→ Requirement
Set out the lines below as a numbered list, leaving out blank lines and the pictures.

→ Input data
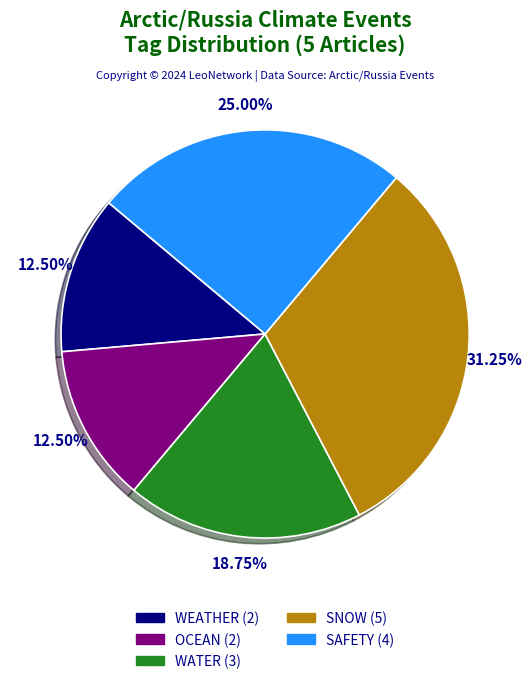

Is there a majority slice in this chart?

No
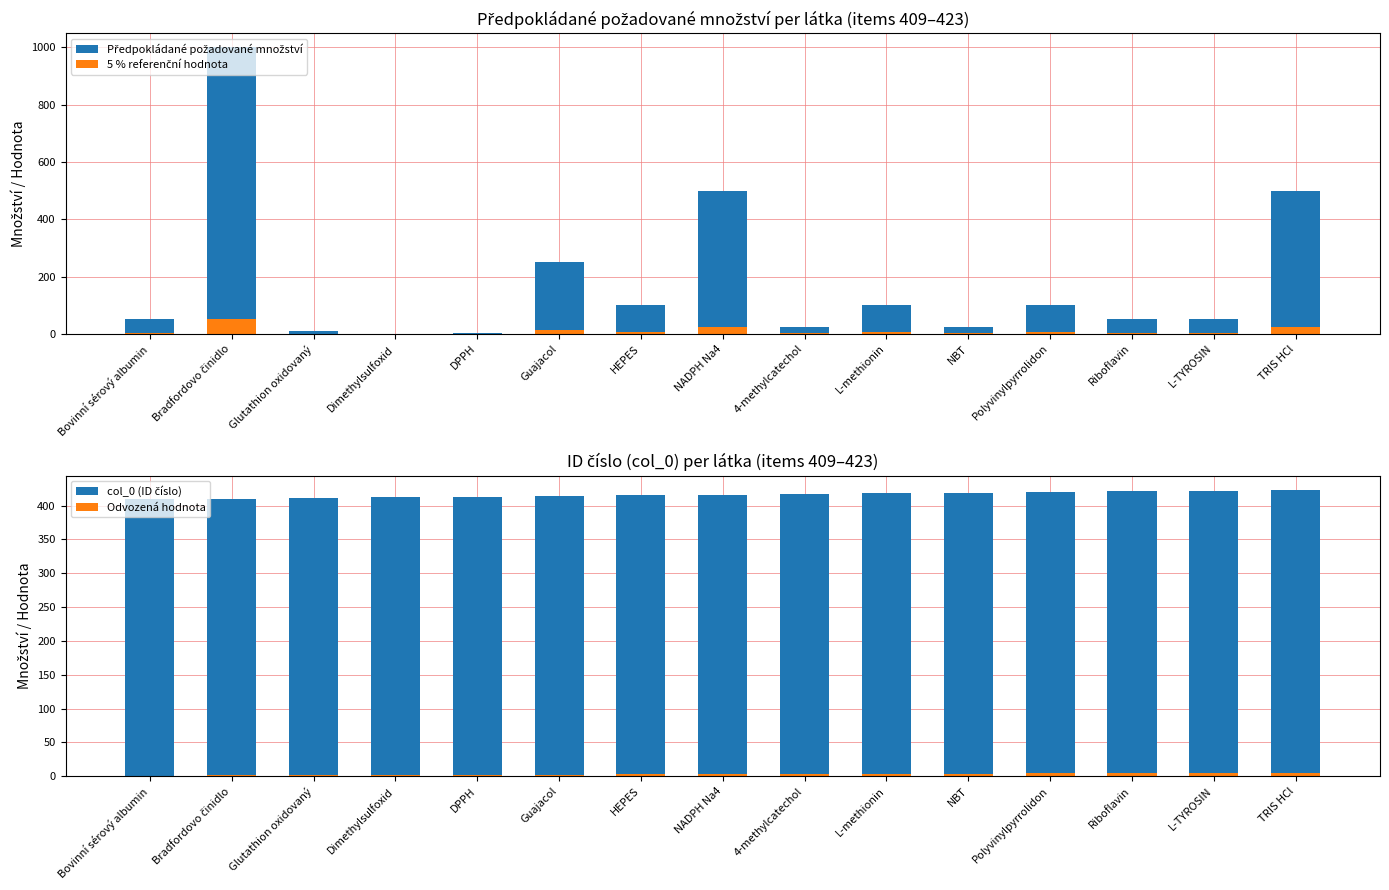

What is the spread (max minus min) of values at NBT?

417.8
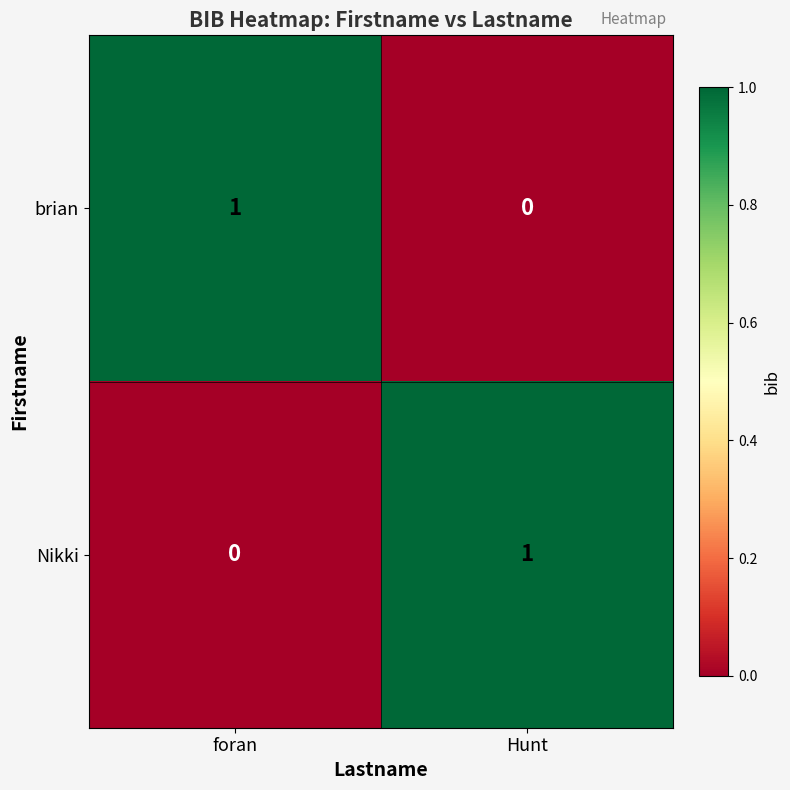

Reading left to right, what are all the values shown in this chart?

brian: 1	0
Nikki: 0	1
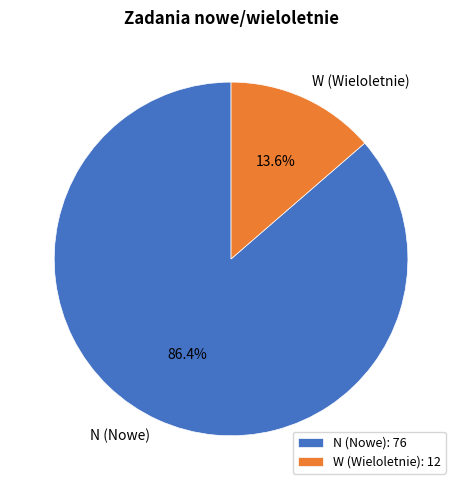

Between W and N, which is larger?

N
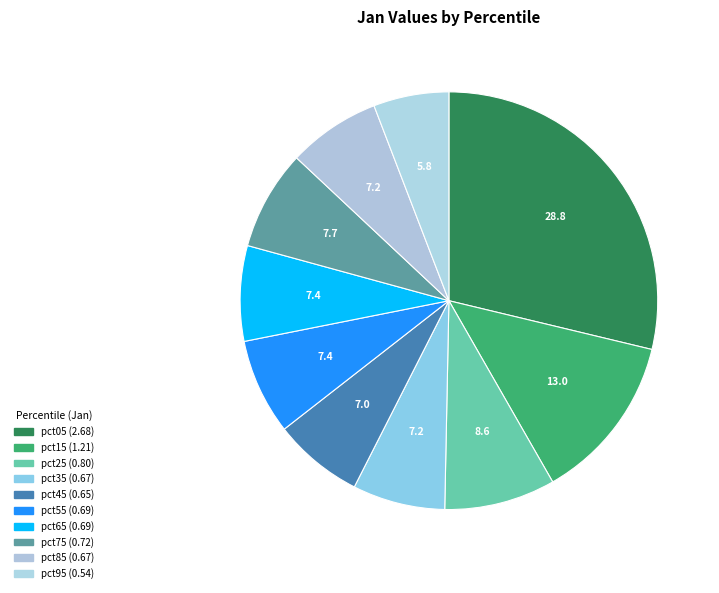

Which has a higher value, pct25 or pct85?

pct25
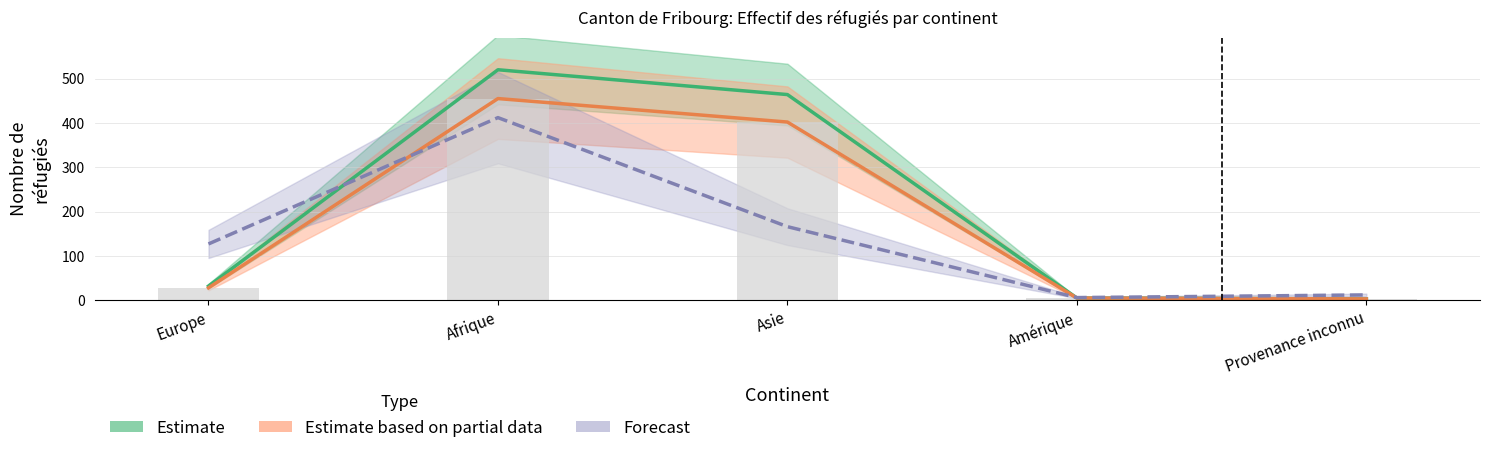

How many values in the Estimate based on partial data series are below 28?

2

→ Expected answer
1. Is there a majority slice in this chart?
2. No
3. What is the spread (max minus min) of values at NBT?
4. 417.8
5. Reading left to right, what are all the values shown in this chart?
6. brian: 1	0
7. Nikki: 0	1
8. Between W and N, which is larger?
9. N
10. Which has a higher value, pct25 or pct85?
11. pct25
12. How many values in the Estimate based on partial data series are below 28?
13. 2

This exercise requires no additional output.